#### [DESCRIPTION OF THE TASK]
Across all the entries below, how many lines contain the string "circle"? The number by itself is the answer.

(INPUT MATERIAL)

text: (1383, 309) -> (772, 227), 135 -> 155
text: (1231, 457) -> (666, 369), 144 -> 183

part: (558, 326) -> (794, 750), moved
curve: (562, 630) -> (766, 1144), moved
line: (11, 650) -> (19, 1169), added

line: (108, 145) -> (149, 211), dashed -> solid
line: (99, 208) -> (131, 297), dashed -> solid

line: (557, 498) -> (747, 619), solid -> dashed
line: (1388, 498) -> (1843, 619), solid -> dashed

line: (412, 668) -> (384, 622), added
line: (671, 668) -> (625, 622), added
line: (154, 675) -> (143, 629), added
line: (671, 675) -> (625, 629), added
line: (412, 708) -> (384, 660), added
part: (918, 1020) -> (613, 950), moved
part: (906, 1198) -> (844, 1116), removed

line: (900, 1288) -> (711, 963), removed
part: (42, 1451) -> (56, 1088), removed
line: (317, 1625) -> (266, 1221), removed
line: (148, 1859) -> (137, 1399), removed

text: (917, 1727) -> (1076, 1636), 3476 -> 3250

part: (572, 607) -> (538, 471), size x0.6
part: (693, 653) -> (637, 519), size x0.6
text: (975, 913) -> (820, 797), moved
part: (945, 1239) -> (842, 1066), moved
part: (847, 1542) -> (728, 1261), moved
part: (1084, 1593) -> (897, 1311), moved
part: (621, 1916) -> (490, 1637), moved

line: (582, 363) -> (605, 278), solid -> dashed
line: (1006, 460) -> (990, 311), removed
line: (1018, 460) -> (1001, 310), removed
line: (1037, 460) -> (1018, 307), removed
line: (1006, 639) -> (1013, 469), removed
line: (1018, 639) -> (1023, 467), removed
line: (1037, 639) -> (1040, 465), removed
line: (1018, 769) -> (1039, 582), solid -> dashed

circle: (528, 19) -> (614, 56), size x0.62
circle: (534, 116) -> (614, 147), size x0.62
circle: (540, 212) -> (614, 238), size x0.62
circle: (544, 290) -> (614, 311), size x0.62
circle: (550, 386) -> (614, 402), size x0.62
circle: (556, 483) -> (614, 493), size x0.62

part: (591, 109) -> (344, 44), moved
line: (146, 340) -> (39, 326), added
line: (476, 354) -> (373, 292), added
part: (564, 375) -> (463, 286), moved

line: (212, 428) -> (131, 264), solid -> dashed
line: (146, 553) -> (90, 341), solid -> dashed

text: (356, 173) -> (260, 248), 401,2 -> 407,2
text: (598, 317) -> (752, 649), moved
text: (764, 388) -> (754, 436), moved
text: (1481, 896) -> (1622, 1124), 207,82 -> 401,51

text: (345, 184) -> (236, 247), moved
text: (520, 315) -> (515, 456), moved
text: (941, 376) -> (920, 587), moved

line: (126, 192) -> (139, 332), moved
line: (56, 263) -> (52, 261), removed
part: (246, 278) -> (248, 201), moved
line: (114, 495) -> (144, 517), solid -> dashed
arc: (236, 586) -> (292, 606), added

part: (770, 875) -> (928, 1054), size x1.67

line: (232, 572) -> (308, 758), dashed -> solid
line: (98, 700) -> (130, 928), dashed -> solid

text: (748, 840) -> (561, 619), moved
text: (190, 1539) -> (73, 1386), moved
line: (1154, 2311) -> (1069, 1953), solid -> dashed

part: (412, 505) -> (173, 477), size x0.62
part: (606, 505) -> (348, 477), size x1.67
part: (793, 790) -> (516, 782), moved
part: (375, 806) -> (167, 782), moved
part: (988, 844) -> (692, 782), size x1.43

(End INPUT MATERIAL)

#### [SOLUTION TO THE EXERCISE]
6